*** Data listing ***

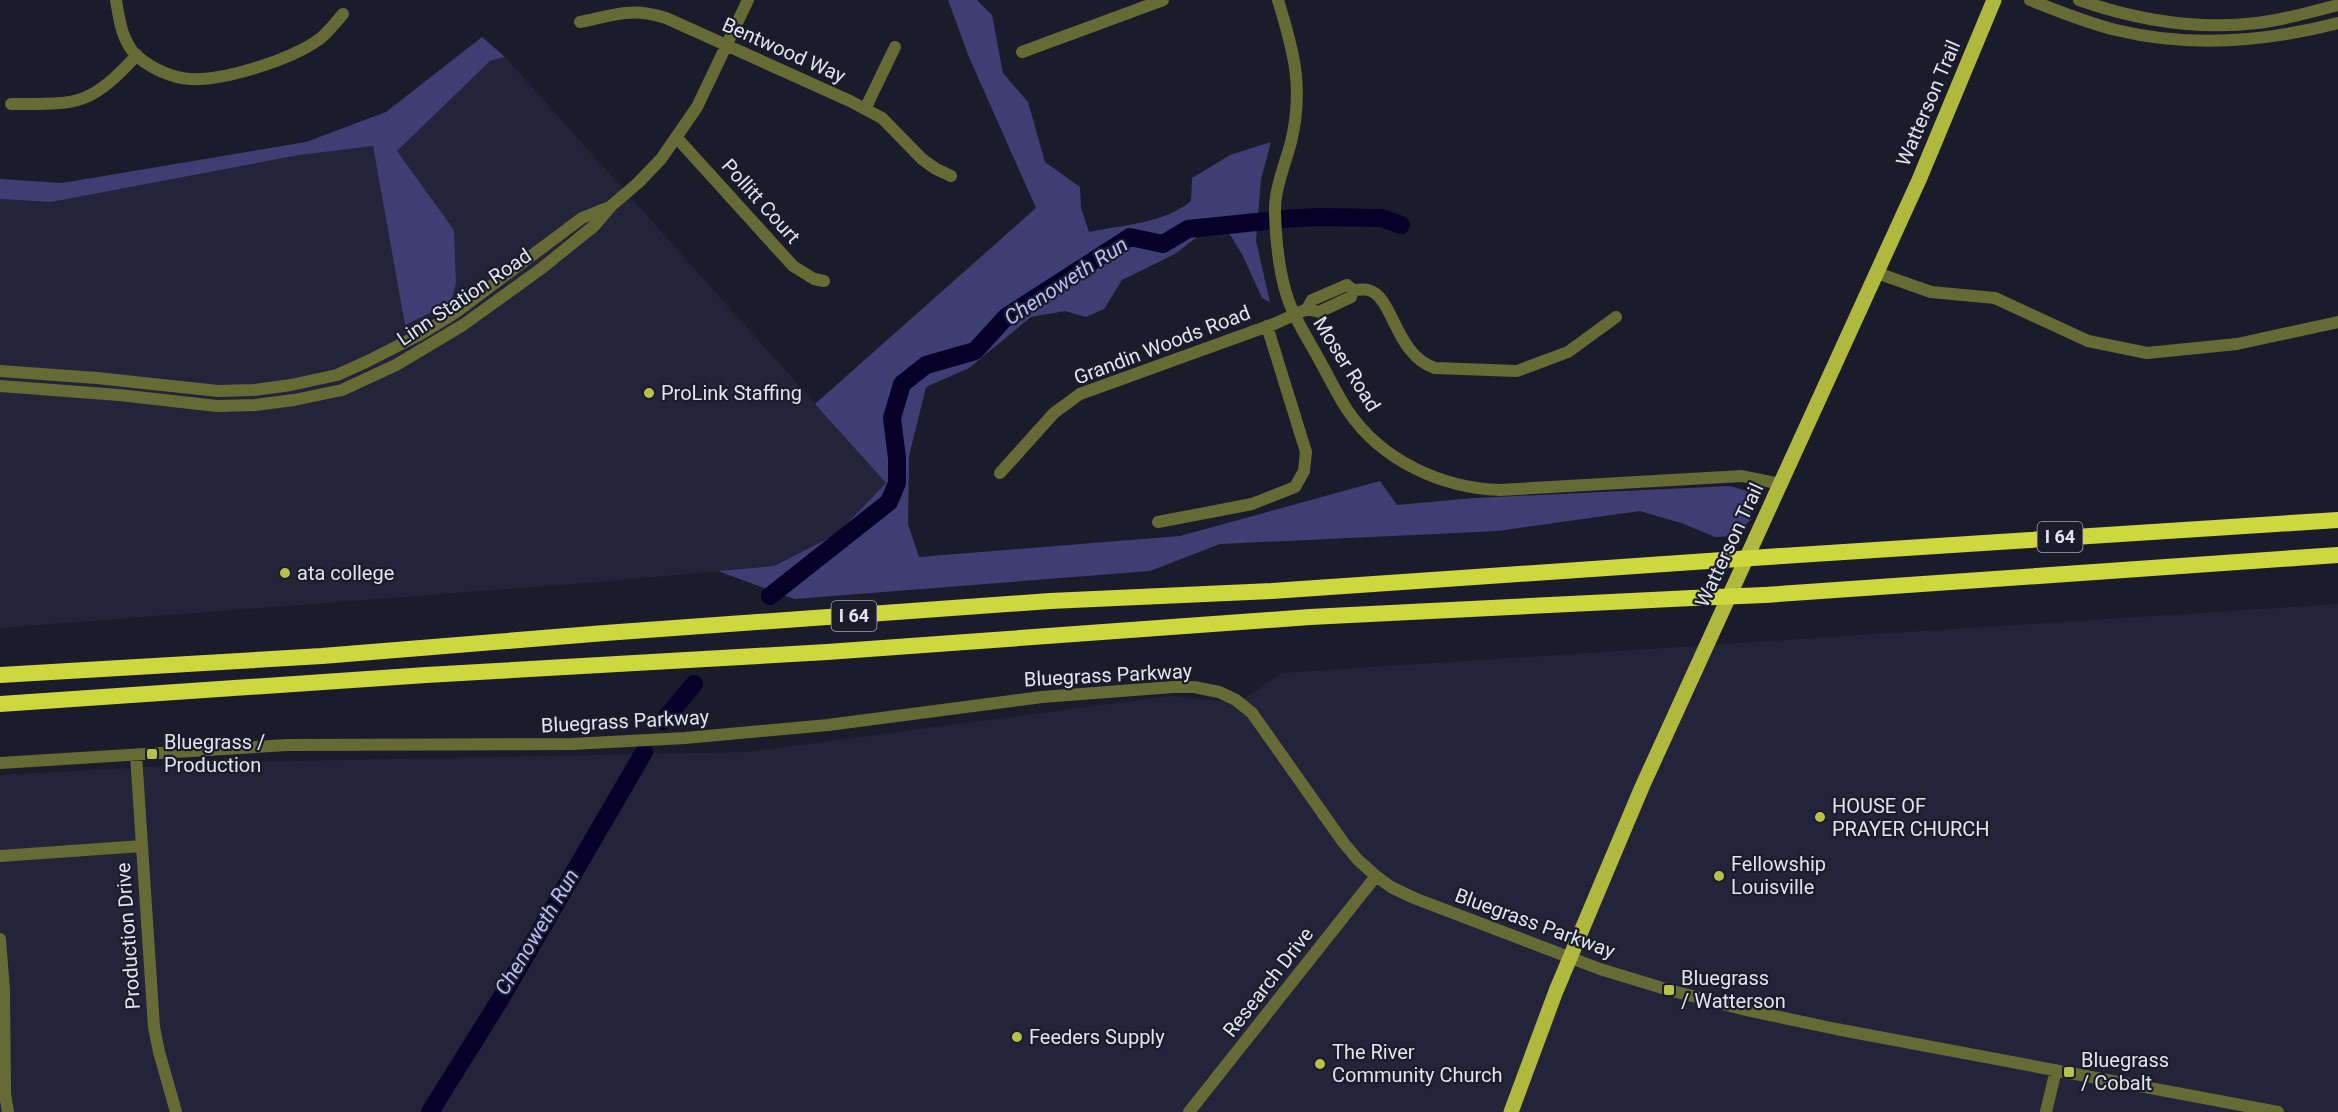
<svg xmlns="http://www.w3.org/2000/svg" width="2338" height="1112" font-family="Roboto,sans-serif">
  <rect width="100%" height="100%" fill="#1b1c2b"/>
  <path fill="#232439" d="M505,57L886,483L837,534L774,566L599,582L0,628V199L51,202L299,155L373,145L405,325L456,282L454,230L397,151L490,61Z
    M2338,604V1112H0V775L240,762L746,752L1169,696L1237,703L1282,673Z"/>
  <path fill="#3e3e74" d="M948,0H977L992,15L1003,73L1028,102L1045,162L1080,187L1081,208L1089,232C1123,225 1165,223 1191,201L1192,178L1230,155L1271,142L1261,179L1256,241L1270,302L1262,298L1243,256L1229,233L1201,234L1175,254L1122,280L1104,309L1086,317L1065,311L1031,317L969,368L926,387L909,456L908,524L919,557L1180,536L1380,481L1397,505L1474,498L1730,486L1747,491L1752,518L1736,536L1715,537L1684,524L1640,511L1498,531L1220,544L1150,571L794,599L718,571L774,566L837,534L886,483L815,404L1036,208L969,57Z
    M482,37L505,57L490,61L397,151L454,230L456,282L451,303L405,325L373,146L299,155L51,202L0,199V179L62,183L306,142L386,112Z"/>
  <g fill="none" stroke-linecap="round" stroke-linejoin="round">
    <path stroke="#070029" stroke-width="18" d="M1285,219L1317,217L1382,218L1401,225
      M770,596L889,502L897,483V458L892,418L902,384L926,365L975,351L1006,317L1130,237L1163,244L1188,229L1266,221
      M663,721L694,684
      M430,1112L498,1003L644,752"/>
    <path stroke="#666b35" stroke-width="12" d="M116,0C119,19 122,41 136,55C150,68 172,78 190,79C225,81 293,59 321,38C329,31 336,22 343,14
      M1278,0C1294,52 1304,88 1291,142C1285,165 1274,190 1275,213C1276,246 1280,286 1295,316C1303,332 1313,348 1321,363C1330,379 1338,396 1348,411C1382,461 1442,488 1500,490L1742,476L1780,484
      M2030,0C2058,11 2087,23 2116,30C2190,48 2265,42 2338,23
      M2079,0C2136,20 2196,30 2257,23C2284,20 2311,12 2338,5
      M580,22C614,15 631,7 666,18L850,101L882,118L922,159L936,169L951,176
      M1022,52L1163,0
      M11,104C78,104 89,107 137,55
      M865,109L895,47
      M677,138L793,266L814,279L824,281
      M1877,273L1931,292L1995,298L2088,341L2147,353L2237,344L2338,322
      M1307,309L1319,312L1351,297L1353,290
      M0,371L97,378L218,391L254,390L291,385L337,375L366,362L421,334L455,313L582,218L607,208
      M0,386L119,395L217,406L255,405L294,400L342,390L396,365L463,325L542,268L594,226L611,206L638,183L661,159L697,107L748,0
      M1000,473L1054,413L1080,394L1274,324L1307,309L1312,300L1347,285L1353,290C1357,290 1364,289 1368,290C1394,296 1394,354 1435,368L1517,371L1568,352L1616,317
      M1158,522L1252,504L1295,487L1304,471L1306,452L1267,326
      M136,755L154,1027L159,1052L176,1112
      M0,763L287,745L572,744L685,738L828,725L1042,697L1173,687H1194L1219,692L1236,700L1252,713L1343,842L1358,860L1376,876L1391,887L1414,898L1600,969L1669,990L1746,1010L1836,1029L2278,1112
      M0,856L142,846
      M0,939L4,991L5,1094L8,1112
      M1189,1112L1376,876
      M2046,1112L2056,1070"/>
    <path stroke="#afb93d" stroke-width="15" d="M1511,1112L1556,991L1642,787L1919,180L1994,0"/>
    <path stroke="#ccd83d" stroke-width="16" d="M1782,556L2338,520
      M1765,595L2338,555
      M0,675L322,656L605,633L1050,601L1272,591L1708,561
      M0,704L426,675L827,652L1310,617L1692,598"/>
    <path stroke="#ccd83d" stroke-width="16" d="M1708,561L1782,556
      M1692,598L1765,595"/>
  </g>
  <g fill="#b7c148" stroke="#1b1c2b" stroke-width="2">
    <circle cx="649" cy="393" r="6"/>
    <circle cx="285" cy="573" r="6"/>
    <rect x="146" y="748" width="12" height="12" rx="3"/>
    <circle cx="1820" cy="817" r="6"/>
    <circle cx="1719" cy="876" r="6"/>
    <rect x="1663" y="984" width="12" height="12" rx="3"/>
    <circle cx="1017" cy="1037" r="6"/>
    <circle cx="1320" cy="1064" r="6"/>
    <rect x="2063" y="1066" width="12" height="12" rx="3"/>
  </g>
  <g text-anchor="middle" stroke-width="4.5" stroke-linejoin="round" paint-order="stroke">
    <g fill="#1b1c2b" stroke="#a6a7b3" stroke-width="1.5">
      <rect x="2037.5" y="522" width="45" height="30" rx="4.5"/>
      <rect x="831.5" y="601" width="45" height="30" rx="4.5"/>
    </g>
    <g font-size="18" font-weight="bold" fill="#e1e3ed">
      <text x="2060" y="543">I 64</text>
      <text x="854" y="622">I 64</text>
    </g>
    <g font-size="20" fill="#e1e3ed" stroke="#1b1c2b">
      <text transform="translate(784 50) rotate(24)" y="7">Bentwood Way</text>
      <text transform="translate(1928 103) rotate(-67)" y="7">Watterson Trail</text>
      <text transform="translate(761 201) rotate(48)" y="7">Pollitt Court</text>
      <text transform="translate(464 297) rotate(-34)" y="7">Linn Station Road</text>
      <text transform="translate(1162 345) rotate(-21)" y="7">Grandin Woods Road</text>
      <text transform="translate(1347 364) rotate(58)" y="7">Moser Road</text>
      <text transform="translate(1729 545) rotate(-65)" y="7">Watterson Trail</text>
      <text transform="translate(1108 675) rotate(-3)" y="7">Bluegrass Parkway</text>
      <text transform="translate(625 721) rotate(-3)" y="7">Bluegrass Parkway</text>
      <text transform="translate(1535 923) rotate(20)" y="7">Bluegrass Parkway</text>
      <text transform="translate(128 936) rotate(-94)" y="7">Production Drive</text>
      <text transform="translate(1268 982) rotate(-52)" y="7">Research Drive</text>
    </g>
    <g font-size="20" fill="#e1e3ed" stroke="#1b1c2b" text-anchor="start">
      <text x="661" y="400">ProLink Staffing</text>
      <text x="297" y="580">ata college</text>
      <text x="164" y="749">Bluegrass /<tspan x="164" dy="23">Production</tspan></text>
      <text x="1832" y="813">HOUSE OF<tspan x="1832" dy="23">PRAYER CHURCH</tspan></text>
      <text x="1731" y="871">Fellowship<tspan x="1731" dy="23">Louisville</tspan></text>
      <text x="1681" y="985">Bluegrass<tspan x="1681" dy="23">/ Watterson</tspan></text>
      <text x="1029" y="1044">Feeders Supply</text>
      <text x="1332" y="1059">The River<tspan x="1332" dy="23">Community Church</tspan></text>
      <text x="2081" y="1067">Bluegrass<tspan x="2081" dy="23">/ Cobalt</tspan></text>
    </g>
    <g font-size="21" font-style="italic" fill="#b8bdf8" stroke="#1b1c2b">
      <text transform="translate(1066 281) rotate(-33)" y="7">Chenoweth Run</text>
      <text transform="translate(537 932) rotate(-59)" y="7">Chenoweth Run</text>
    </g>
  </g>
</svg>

*** End of Data listing ***

## [Exercise objective]
Omit any images, then output the listing exactly.

## [Result of this exercise]
<svg xmlns="http://www.w3.org/2000/svg" width="2338" height="1112" font-family="Roboto,sans-serif">
  <rect width="100%" height="100%" fill="#1b1c2b"/>
  <path fill="#232439" d="M505,57L886,483L837,534L774,566L599,582L0,628V199L51,202L299,155L373,145L405,325L456,282L454,230L397,151L490,61Z
    M2338,604V1112H0V775L240,762L746,752L1169,696L1237,703L1282,673Z"/>
  <path fill="#3e3e74" d="M948,0H977L992,15L1003,73L1028,102L1045,162L1080,187L1081,208L1089,232C1123,225 1165,223 1191,201L1192,178L1230,155L1271,142L1261,179L1256,241L1270,302L1262,298L1243,256L1229,233L1201,234L1175,254L1122,280L1104,309L1086,317L1065,311L1031,317L969,368L926,387L909,456L908,524L919,557L1180,536L1380,481L1397,505L1474,498L1730,486L1747,491L1752,518L1736,536L1715,537L1684,524L1640,511L1498,531L1220,544L1150,571L794,599L718,571L774,566L837,534L886,483L815,404L1036,208L969,57Z
    M482,37L505,57L490,61L397,151L454,230L456,282L451,303L405,325L373,146L299,155L51,202L0,199V179L62,183L306,142L386,112Z"/>
  <g fill="none" stroke-linecap="round" stroke-linejoin="round">
    <path stroke="#070029" stroke-width="18" d="M1285,219L1317,217L1382,218L1401,225
      M770,596L889,502L897,483V458L892,418L902,384L926,365L975,351L1006,317L1130,237L1163,244L1188,229L1266,221
      M663,721L694,684
      M430,1112L498,1003L644,752"/>
    <path stroke="#666b35" stroke-width="12" d="M116,0C119,19 122,41 136,55C150,68 172,78 190,79C225,81 293,59 321,38C329,31 336,22 343,14
      M1278,0C1294,52 1304,88 1291,142C1285,165 1274,190 1275,213C1276,246 1280,286 1295,316C1303,332 1313,348 1321,363C1330,379 1338,396 1348,411C1382,461 1442,488 1500,490L1742,476L1780,484
      M2030,0C2058,11 2087,23 2116,30C2190,48 2265,42 2338,23
      M2079,0C2136,20 2196,30 2257,23C2284,20 2311,12 2338,5
      M580,22C614,15 631,7 666,18L850,101L882,118L922,159L936,169L951,176
      M1022,52L1163,0
      M11,104C78,104 89,107 137,55
      M865,109L895,47
      M677,138L793,266L814,279L824,281
      M1877,273L1931,292L1995,298L2088,341L2147,353L2237,344L2338,322
      M1307,309L1319,312L1351,297L1353,290
      M0,371L97,378L218,391L254,390L291,385L337,375L366,362L421,334L455,313L582,218L607,208
      M0,386L119,395L217,406L255,405L294,400L342,390L396,365L463,325L542,268L594,226L611,206L638,183L661,159L697,107L748,0
      M1000,473L1054,413L1080,394L1274,324L1307,309L1312,300L1347,285L1353,290C1357,290 1364,289 1368,290C1394,296 1394,354 1435,368L1517,371L1568,352L1616,317
      M1158,522L1252,504L1295,487L1304,471L1306,452L1267,326
      M136,755L154,1027L159,1052L176,1112
      M0,763L287,745L572,744L685,738L828,725L1042,697L1173,687H1194L1219,692L1236,700L1252,713L1343,842L1358,860L1376,876L1391,887L1414,898L1600,969L1669,990L1746,1010L1836,1029L2278,1112
      M0,856L142,846
      M0,939L4,991L5,1094L8,1112
      M1189,1112L1376,876
      M2046,1112L2056,1070"/>
    <path stroke="#afb93d" stroke-width="15" d="M1511,1112L1556,991L1642,787L1919,180L1994,0"/>
    <path stroke="#ccd83d" stroke-width="16" d="M1782,556L2338,520
      M1765,595L2338,555
      M0,675L322,656L605,633L1050,601L1272,591L1708,561
      M0,704L426,675L827,652L1310,617L1692,598"/>
    <path stroke="#ccd83d" stroke-width="16" d="M1708,561L1782,556
      M1692,598L1765,595"/>
  </g>
  <g fill="#b7c148" stroke="#1b1c2b" stroke-width="2">
    <circle cx="649" cy="393" r="6"/>
    <circle cx="285" cy="573" r="6"/>
    <rect x="146" y="748" width="12" height="12" rx="3"/>
    <circle cx="1820" cy="817" r="6"/>
    <circle cx="1719" cy="876" r="6"/>
    <rect x="1663" y="984" width="12" height="12" rx="3"/>
    <circle cx="1017" cy="1037" r="6"/>
    <circle cx="1320" cy="1064" r="6"/>
    <rect x="2063" y="1066" width="12" height="12" rx="3"/>
  </g>
  <g text-anchor="middle" stroke-width="4.5" stroke-linejoin="round" paint-order="stroke">
    <g fill="#1b1c2b" stroke="#a6a7b3" stroke-width="1.5">
      <rect x="2037.5" y="522" width="45" height="30" rx="4.5"/>
      <rect x="831.5" y="601" width="45" height="30" rx="4.5"/>
    </g>
    <g font-size="18" font-weight="bold" fill="#e1e3ed">
      <text x="2060" y="543">I 64</text>
      <text x="854" y="622">I 64</text>
    </g>
    <g font-size="20" fill="#e1e3ed" stroke="#1b1c2b">
      <text transform="translate(784 50) rotate(24)" y="7">Bentwood Way</text>
      <text transform="translate(1928 103) rotate(-67)" y="7">Watterson Trail</text>
      <text transform="translate(761 201) rotate(48)" y="7">Pollitt Court</text>
      <text transform="translate(464 297) rotate(-34)" y="7">Linn Station Road</text>
      <text transform="translate(1162 345) rotate(-21)" y="7">Grandin Woods Road</text>
      <text transform="translate(1347 364) rotate(58)" y="7">Moser Road</text>
      <text transform="translate(1729 545) rotate(-65)" y="7">Watterson Trail</text>
      <text transform="translate(1108 675) rotate(-3)" y="7">Bluegrass Parkway</text>
      <text transform="translate(625 721) rotate(-3)" y="7">Bluegrass Parkway</text>
      <text transform="translate(1535 923) rotate(20)" y="7">Bluegrass Parkway</text>
      <text transform="translate(128 936) rotate(-94)" y="7">Production Drive</text>
      <text transform="translate(1268 982) rotate(-52)" y="7">Research Drive</text>
    </g>
    <g font-size="20" fill="#e1e3ed" stroke="#1b1c2b" text-anchor="start">
      <text x="661" y="400">ProLink Staffing</text>
      <text x="297" y="580">ata college</text>
      <text x="164" y="749">Bluegrass /<tspan x="164" dy="23">Production</tspan></text>
      <text x="1832" y="813">HOUSE OF<tspan x="1832" dy="23">PRAYER CHURCH</tspan></text>
      <text x="1731" y="871">Fellowship<tspan x="1731" dy="23">Louisville</tspan></text>
      <text x="1681" y="985">Bluegrass<tspan x="1681" dy="23">/ Watterson</tspan></text>
      <text x="1029" y="1044">Feeders Supply</text>
      <text x="1332" y="1059">The River<tspan x="1332" dy="23">Community Church</tspan></text>
      <text x="2081" y="1067">Bluegrass<tspan x="2081" dy="23">/ Cobalt</tspan></text>
    </g>
    <g font-size="21" font-style="italic" fill="#b8bdf8" stroke="#1b1c2b">
      <text transform="translate(1066 281) rotate(-33)" y="7">Chenoweth Run</text>
      <text transform="translate(537 932) rotate(-59)" y="7">Chenoweth Run</text>
    </g>
  </g>
</svg>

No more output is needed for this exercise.